▶ [PROVIDED INFORMATION]
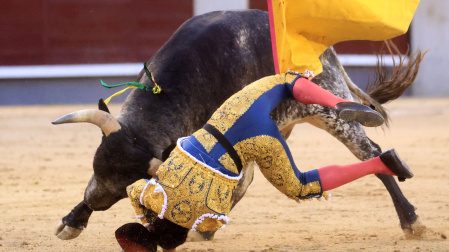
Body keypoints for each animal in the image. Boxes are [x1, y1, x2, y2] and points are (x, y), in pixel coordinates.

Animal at [51, 9, 424, 240]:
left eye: (121, 189)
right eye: (97, 169)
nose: (93, 201)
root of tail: (326, 49)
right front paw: (72, 221)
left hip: (329, 109)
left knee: (370, 152)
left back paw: (410, 219)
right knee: (249, 180)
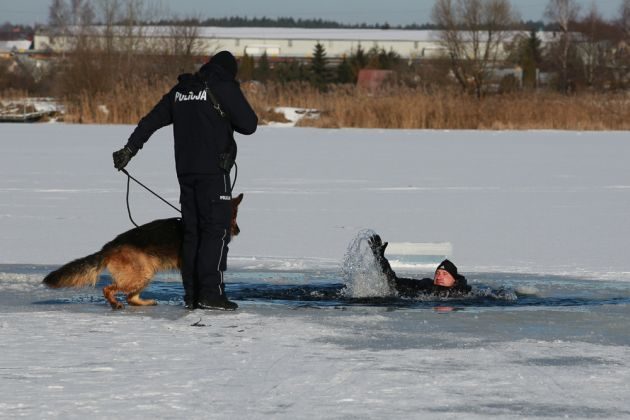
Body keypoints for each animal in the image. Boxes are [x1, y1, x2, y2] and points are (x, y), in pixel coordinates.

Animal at [42, 194, 244, 308]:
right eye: (233, 216)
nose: (238, 231)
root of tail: (109, 246)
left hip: (145, 274)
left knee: (130, 297)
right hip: (142, 274)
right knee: (110, 289)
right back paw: (115, 304)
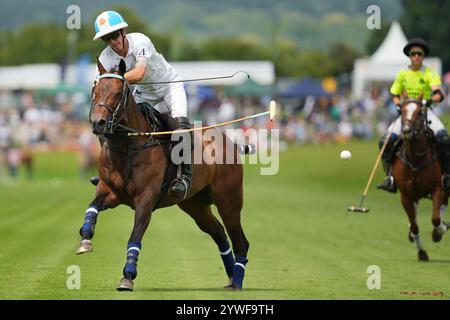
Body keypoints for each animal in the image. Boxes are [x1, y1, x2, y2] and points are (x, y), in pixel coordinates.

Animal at [76, 58, 250, 292]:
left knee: (240, 241)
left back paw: (238, 281)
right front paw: (85, 239)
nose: (98, 123)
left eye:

▶ [WHAT IS BEING ASKED]
Locate and copy each line in the data above that includes the word "left".

▶ [WRITTEN SOLUTION]
left eye: (121, 189)
left hip: (329, 109)
left knee: (370, 152)
left back paw: (410, 219)
left hip: (145, 274)
left knee: (130, 297)
left knee: (240, 241)
left back paw: (238, 281)
left eye:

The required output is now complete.